Incidental music is music in a play, television program, radio program, video game, film or some other form not primarily musical. The term is less frequently applied to film music, with such music being referred to instead as the "film score" or "soundtrack."
Incidental music is often "background" music, and adds atmosphere to the action. It may take the form of something as simple as a low, ominous tone suggesting an impending startling event, or, to enhance the depiction of a story-advancing sequence, such as its use in the film The Insider. It may also include pieces which will provide the main interest for the audience, for example overtures, or music played during scene changes, or at the end of an act, immediately preceding an interlude, such as in the classic television series Star Trek (as well as in the other Star Trek television series). It may also be required in plays that have musicians performing on-stage.

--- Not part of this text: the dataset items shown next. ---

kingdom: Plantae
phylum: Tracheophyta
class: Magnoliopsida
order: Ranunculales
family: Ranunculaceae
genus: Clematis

The use of incidental music dates back at least as far as Greek drama. A number of classical composers have written incidental music for various plays, with the more famous examples including Ludwig van Beethoven's Egmont music, Franz Schubert's Rosamunde music, Felix Mendelssohn's music for A Midsummer Night's Dream, Georges Bizet's music for L'Arlesienne, and Edvard Grieg's music for Henrik Ibsen's Peer Gynt. Parts of all of these are often performed in concerts outside the context of the play.
Modern composers of stage music include John White. One of the best known incidental music composers for British television is Howard Goodall, who wrote music for The Gathering Storm, Blackadder, and Red Dwarf, as well as the film Bean.